Sobre a Lei 10.845 de 05 março de 2004 - Programa de Complementação ao Atendimento Educacional Especializado às Pessoas Portadoras de Deficiência, é INCORRETO afirmar que:
No Art. 2º, para os fins do disposto no art. 1º desta Lei, a União repassará, diretamente à unidade executora constituída na forma de entidade privada sem fins lucrativos que preste serviços gratuitos na modalidade de educação especial, assistência financeira proporcional ao número de educandos portadores de deficiência, conforme apurado no censo escolar realizado pelo Ministério da Educação no exercício anterior, observado o disposto nesta Lei.
No Art. 6º, a prestação de contas dos recursos recebidos à conta do PAED, constituída dos documentos definidos pelo Conselho Deliberativo do FNDE, será apresentada pela entidade executora ao Conselho que houver aprovado o respectivo programa de aplicação, até 28 de fevereiro do ano subsequente ao de recebimento dos recursos.

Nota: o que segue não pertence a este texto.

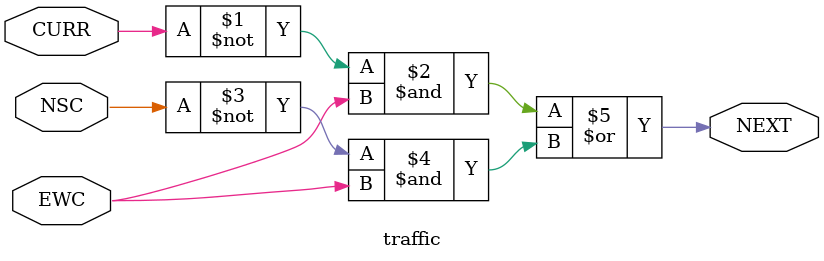
<source format=v>
module traffic (CURR, NSC, EWC, NEXT);

	input CURR, NSC, EWC;
	output NEXT; 

	assign NEXT = ~CURR & EWC | ~NSC & EWC;

endmodule
</source>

No § 2º, fica o FNDE autorizado a suspender o repasse dos recursos do PAED à unidade executora somente quando tiver sua prestação de contas rejeitada.
No Art. 3º, as empresas públicas de transporte e as concessionárias de transporte coletivo reservarão assentos, devidamente identificados, às pessoas com deficiência, às pessoas com transtorno do espectro autista, às pessoas idosas, às gestantes, às lactantes, às pessoas com criança de colo e às pessoas com mobilidade reduzida.
No § 3º, o atendimento prioritário poderá ser realizado mediante discriminação de postos, caixas, guichês, linhas ou atendentes específicos para esse fim.